Blood Clotting

Blood Clotting helps to stop bleeding. Bleeding starts when a blood vessel is broken, usually because of injury.
The body’s first response to such injury is made by blood elements called platelets. These disk-like elements stick to the damaged area of the vessel wall and form a soft plug or patch. This plug is then reinforced by the clotting factors of the blood’s plasma. These factors and the platelets form a thick covering over the loose plug and prevent further bleeding.

If this thick covering is on the skin surface, it appears a scab. Eventually, the plug is dissolved as the injured tissue heals.

Bleeding from small blood vessels usually stops within 5 to 10 minutes. You can help clotting by applying cold compresses to the injured area. The cold shrinks the blood vessels that supply the injured area, reducing the flow of blood. The pressure of the compress helps the plug to form. But if you continually wash the damaged area, the platelets and clotting factors are bathed away and no clot can form.

If your child injures a large blood vessel, the blood clotting process cannot form a plug. Severe bleeding results. To stop the bleeding, apply direct pressure to the wound. Fold a towel or handkerchief into a pad, and hold it on the wound. If you cannot find a cloth quickly, apply pressure with your hand. If the bleeding persists, take the child immediately to the hospital. Sometimes blood clotting occurs in blood vessels that have not been injured physically. This clotting is called thrombosis. Thrombosis blocks blood vessels and reduces the flow of blood. The reduction of blood flow to a vital organ can result in permanent injury to the organ.

Unusual bleeding, for example, bleeding without injury, excessive bleeding from a slight injury, or bleeding that will not clot, occurs for a variety of reasons. A child may have excessively fragile or diseased blood vessels, not enough platelets or defective platelets, or plasma that may lack clotting factors. The lack of clotting factors is known as hemophilia.

HEMOPHILIA
Hemophilia is a hereditary disease in which the blood does not clot properly and bleeding is difficult to stop. Hemophilia occurs almost entirely in males. Women, rarely show signs of the disease, but they carry it and transmit it to their sons.

Hemophilia varies from severe forms in which bleeding occurs after almost any activity, to milder forms in which only major injuries or surgery produce excessive bleeding. The bleeding may occur internally as well as from a cut on the skin. Internal bleeding usually occurs in body tissues, in muscles or in joints such as those at the knee, ankle, elbow or hip.

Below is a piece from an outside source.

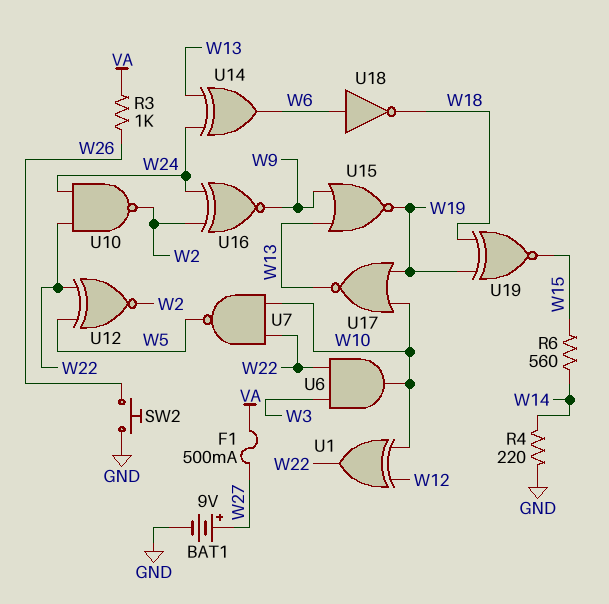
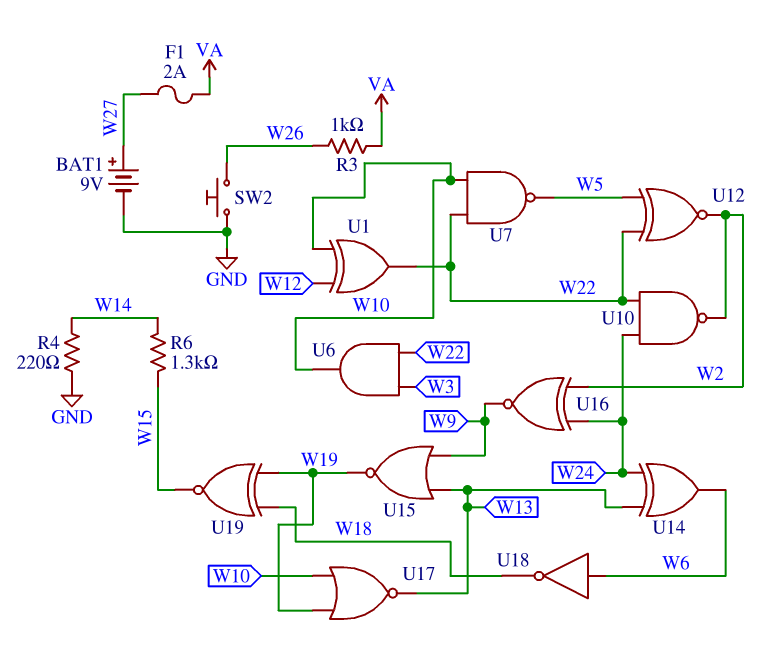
F1: 500mA (VA, W27) -> 2A (VA, W27)
R6: 560 (W14, W15) -> 1.3k (W14, W15)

No cure has been yet found for hemophilia, but bleeding can be controlled with normal blood plasma or with concentrates of clotting factors (medicines that help clot the blood). Prompt medical treatment can prevent large hemorrhages that might permanently damage joints, tissues or organs. Surgery and dental extractions can be performed without danger of hemorrhage if the child with hemophilia is first treated with plasma or the concentrates of the clotting factors. Hemophilia is sometimes apparent in new born infants.

They bleed excessively from the umbilical cord or following circumcision. More commonly, the disease becomes evident when the child begins to crawl or walk. Small bumps cause large bruises and swelling, which are signs of large areas of hemorrhage. If this happens, have the child examined immediately by your doctor. If you know there is a history of hemophilia in your family, report this to the doctor who will deliver the baby and to the baby’s pediatrician. The baby’s doctor will probably want to examine the child at about 3 months.

Once hemophilia is diagnosed, doctors usually recommend protecting the child from activities that might produce injury. For example: discouraging tree climbing or physical contact sports such as football.